Start of Block

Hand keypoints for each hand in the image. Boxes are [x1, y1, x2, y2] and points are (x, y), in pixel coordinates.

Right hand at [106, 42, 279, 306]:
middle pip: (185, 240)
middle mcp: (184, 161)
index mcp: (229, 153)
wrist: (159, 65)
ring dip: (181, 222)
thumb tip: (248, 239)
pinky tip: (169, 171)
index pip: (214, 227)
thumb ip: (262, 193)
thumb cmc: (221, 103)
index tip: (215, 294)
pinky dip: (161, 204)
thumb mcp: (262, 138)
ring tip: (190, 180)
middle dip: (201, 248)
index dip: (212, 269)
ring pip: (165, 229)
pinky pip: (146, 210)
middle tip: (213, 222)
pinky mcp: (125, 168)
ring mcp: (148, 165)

End of Block
Start of Block

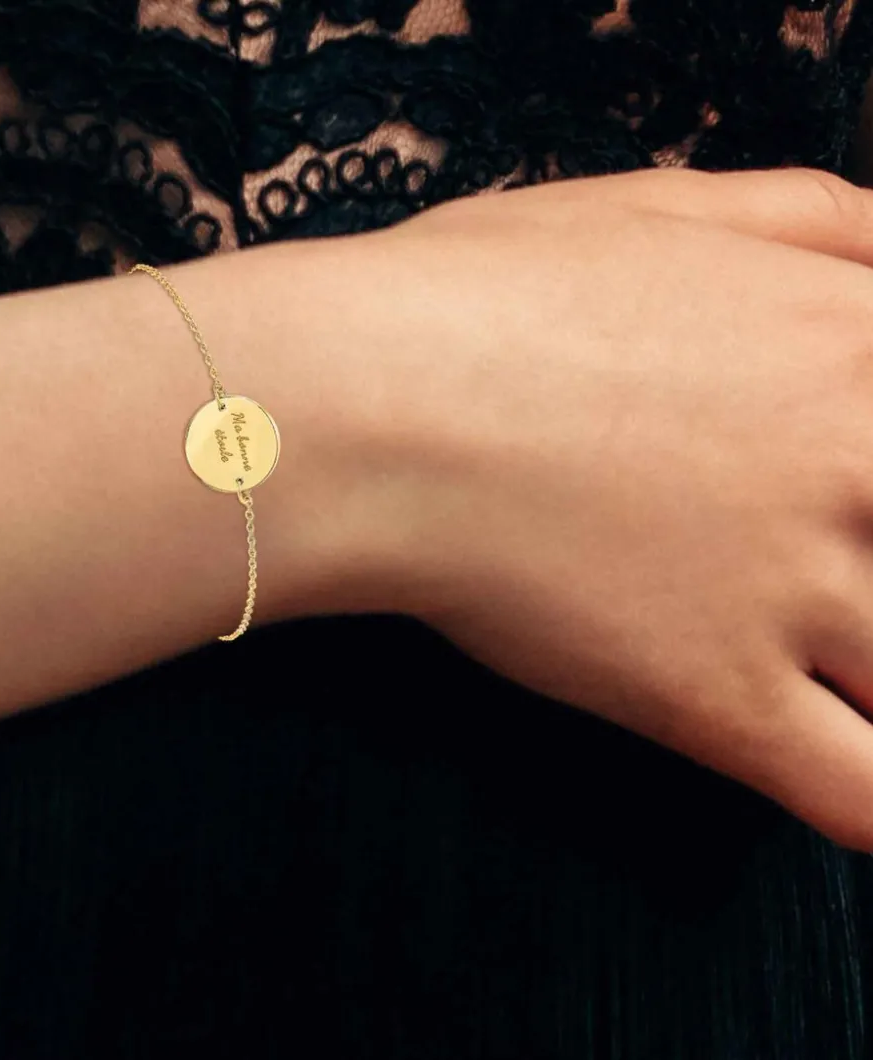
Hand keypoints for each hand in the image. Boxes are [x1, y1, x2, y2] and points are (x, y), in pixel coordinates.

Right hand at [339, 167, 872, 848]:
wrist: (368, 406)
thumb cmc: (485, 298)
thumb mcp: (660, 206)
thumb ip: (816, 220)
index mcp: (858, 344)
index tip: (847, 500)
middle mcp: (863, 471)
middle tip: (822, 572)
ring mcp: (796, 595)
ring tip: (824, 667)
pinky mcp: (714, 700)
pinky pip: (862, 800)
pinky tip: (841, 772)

End of Block

For this exercise, output exactly the lines above from the line with "index dip: (212, 269)" to the line with "ring mcp: (148, 165)", counting both, and leave out the rest.

index dip: (212, 269)
ring pip: (165, 229)
pinky pip: (146, 210)
middle tip: (213, 222)
pinky mcp: (125, 168)
ring mcp: (148, 165)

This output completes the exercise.